Regent Gillard B. Johnson was quick to respond to Richey as he said an across-the-board budget cut was “unrealistic”.

“That’s just not how budgets operate at any institution, profit or nonprofit,” Johnson said at the meeting. “Academics are absolutely the key and the goal, but you cannot cut across-the-board just in the name of equality.”

“You can’t be emotional in the response to the budget,” Johnson said. “The budget is a process that rests exclusively with the administration. It’s in our by-laws and it’s in our code of ethics.”

President Gary Ransdell also commented on Richey’s concerns by saying that an across-the-board budget cut “may be possible, but if that approach is taken in the future, there will be programs that will not be able to complete their services because their operating budgets are already depleted in a number of areas.”

Richey also disagreed with the budget because of the 50 percent budget cut that will be taken by the track and field program.

“First and foremost, I believe the approximate 50 percent cut to Track & Field sends a resounding message that if you do not generate revenue for the university, you are not a priority,” Richey said at the meeting. “Regardless of how a $261,008 reduction affects these student athletes, this will certainly have a negative impact on a very successful athletic team that is truly valuable to the Hilltopper community.”

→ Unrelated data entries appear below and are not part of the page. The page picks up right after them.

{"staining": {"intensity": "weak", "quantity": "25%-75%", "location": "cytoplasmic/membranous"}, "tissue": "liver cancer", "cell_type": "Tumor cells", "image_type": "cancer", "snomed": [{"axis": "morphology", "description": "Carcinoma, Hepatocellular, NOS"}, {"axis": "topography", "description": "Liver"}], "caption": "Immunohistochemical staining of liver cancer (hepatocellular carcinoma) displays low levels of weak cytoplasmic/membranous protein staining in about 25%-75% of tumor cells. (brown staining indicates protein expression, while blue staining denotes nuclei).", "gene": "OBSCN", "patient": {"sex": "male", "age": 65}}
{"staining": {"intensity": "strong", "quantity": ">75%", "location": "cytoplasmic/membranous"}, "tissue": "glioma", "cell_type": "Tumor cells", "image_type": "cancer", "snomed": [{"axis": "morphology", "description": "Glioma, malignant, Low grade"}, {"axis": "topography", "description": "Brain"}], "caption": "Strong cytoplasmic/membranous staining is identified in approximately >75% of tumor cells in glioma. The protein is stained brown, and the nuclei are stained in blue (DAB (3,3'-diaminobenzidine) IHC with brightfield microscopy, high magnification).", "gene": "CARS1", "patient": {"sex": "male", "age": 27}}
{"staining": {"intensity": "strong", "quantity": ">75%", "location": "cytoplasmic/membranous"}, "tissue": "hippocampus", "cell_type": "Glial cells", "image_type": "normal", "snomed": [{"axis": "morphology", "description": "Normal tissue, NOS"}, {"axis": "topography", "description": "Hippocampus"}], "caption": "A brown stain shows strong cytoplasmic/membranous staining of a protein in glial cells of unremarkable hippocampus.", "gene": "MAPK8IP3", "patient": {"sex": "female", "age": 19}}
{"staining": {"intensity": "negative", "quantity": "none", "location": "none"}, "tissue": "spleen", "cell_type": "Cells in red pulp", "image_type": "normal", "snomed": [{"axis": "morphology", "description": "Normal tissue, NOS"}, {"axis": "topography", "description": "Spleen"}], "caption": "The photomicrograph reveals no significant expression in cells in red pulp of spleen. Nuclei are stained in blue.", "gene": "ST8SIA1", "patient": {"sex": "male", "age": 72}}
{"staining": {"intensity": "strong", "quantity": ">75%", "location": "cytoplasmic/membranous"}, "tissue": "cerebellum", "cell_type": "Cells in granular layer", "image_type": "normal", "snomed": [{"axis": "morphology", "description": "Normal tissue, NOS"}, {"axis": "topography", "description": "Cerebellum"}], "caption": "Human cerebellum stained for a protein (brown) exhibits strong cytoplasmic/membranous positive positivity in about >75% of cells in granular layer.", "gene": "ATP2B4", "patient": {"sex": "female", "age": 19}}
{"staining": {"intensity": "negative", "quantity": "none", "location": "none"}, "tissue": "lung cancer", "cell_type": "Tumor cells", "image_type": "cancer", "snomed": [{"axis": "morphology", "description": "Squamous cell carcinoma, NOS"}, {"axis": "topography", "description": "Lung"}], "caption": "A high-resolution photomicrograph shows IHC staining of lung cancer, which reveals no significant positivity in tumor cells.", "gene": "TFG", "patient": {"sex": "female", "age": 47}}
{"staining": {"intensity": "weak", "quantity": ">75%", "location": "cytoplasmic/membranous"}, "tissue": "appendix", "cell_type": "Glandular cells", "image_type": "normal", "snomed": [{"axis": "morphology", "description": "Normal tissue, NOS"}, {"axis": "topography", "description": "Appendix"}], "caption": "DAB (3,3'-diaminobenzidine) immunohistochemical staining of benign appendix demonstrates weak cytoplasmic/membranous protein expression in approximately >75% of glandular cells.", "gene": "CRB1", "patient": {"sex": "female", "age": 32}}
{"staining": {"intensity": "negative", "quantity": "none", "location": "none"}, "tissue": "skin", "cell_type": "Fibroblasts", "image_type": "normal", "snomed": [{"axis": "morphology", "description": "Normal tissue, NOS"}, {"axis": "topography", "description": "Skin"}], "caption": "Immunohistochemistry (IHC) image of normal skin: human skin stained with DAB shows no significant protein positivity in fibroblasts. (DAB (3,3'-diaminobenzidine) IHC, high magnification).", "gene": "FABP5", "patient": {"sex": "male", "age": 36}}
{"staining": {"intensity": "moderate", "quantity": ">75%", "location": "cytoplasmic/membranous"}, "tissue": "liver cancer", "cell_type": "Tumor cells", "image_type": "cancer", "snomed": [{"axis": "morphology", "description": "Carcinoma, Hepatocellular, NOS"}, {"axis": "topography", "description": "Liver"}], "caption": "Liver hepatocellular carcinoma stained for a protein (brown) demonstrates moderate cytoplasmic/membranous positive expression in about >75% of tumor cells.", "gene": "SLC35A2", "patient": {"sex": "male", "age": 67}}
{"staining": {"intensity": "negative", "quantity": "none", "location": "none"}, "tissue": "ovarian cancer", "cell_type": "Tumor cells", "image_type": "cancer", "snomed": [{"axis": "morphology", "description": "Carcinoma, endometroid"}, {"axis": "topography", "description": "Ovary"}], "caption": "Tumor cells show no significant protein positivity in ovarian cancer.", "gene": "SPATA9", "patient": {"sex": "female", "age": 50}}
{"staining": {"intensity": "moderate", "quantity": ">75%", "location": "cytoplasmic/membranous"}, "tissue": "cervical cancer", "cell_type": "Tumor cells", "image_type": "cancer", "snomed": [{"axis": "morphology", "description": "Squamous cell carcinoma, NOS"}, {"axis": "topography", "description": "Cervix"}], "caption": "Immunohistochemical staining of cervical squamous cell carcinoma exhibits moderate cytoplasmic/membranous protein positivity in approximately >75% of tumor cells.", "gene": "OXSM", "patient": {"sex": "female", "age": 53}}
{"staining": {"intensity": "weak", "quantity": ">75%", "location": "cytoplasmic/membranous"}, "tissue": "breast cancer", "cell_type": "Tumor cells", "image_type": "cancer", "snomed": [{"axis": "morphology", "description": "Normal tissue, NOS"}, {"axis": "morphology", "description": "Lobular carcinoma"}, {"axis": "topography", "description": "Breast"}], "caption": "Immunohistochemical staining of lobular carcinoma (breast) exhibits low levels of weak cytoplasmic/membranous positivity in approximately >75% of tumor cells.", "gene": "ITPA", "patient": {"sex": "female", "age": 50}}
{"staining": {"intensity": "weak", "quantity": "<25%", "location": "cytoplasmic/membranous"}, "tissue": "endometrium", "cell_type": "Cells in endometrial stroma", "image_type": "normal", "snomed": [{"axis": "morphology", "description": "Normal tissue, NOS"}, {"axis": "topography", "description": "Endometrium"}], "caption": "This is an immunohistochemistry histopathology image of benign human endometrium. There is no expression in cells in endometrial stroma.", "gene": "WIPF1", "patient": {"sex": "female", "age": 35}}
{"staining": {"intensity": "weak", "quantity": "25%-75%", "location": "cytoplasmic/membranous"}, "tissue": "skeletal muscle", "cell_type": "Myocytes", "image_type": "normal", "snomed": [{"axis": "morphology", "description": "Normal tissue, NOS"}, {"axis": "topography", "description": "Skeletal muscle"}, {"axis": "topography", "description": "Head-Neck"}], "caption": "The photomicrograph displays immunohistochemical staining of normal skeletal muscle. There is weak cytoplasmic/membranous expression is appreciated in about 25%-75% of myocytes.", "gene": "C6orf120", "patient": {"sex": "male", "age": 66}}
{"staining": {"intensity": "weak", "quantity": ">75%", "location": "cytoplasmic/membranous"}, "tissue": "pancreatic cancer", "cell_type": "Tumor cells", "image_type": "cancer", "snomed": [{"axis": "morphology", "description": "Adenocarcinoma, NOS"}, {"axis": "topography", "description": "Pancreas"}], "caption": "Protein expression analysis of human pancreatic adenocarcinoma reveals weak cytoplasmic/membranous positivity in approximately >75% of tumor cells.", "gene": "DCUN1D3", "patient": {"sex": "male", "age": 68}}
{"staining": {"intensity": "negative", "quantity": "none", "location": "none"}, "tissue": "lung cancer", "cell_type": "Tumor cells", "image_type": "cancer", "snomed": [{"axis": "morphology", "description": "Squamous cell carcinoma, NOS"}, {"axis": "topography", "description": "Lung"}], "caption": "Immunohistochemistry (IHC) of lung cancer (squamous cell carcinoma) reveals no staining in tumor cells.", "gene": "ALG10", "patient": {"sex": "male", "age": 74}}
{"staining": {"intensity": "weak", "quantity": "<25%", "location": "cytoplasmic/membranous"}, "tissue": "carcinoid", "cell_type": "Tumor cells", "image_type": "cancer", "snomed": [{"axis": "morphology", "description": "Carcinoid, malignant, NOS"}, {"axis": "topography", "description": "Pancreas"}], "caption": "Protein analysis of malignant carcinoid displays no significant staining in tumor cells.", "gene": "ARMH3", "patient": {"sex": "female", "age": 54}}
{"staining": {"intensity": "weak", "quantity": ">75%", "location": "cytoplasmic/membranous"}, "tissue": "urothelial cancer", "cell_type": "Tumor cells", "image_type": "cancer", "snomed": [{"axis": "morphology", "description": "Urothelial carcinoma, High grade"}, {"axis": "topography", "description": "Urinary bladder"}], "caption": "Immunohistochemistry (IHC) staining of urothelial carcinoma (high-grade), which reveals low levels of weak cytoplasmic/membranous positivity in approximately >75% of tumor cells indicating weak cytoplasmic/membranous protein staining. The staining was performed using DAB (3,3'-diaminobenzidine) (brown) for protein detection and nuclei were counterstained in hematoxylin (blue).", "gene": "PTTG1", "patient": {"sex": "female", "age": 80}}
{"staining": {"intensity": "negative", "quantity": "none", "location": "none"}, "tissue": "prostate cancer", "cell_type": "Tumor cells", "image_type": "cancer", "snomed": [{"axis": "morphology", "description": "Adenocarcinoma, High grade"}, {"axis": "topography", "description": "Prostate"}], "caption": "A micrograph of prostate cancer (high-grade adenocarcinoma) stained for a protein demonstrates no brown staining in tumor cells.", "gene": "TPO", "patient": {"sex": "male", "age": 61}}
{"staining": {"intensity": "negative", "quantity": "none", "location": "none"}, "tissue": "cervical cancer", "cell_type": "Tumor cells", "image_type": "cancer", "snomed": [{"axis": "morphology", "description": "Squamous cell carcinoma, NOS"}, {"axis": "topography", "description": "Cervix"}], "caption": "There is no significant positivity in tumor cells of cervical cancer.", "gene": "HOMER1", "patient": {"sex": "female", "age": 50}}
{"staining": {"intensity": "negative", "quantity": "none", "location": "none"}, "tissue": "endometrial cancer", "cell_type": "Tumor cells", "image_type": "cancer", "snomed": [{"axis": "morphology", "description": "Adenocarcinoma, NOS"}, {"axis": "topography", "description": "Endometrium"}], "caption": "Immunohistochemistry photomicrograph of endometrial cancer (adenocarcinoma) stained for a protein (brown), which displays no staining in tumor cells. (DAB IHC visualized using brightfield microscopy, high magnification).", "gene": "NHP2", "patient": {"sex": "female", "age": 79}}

“My solution would be instituting a 3 percent across-the-board cut in the total athletic budget,” Richey said. “When facing these tough cuts, each WKU athletic team should bear the burden equally, and no student athlete should be deprived the opportunity to compete at the D-1 level. Because that was not the decision, I cannot in good conscience support this aspect of the budget.”

WKU Athletic Director Todd Stewart, who was present at the meeting, was able to respond to Richey.

“Since I became Athletic Director a little over four years ago, we had close to $4 million in reductions to athletics,” Stewart said at the meeting. “This is the fifth year now we have made cuts and it is the first year that track and field has been affected,”

“What I would like to point out though, is we did take the interest of the student at heart,” Stewart said at the meeting. “We had 27 undergraduate track athletes. Twenty-four of those 27 have the opportunity to come back to Western Kentucky.”

The last reason why Richey disagreed with the budget is because of what he says is the effective elimination of the Institute of Citizenship and Social Responsibility.

“While we are calling this a consolidation, there’s an implication that both sides consented to such an action,” Richey said. “I have been informed multiple times that Dr. Judy Rohrer, former director of the ICSR, was not consulted before the decision was made, and I am not comfortable approving a budget that condones that.”

“I believe we are using budget cuts to justify a political move designed to suppress the purpose of the ICSR: encouragement of independent thinking and instilling within students a passion for fighting for social justice causes,” Richey said. “We have to look at what is best for all parties, and this is certainly not what is best for the ICSR.”

WKU Provost and Vice President of Academic Affairs David Lee was also present at the meeting and was able to respond to Richey’s concerns.

“Something that the ALIVE Center and ICSR have in common is that they both sit at kind of a nexus between the broader community and opportunities for particularly undergraduate students,” Lee said. “That’s a fundamental thing that both of these have in common.”

“I think at the end of the day they are compatible and they can be consolidated into a working-effective unit,” Lee said in the meeting. “There has been no cut to the budget to the Department of Diversity and Community Studies, which is where ICSR is housed. In terms of cuts to ICSR, there really hasn’t been any cute to ICSR specifically. There has been a $150,000 cut to the ALIVE Center.”

Despite the concerns and disagreement form the student regent with the proposed budget, it was accepted and such cuts will take into effect on July 1.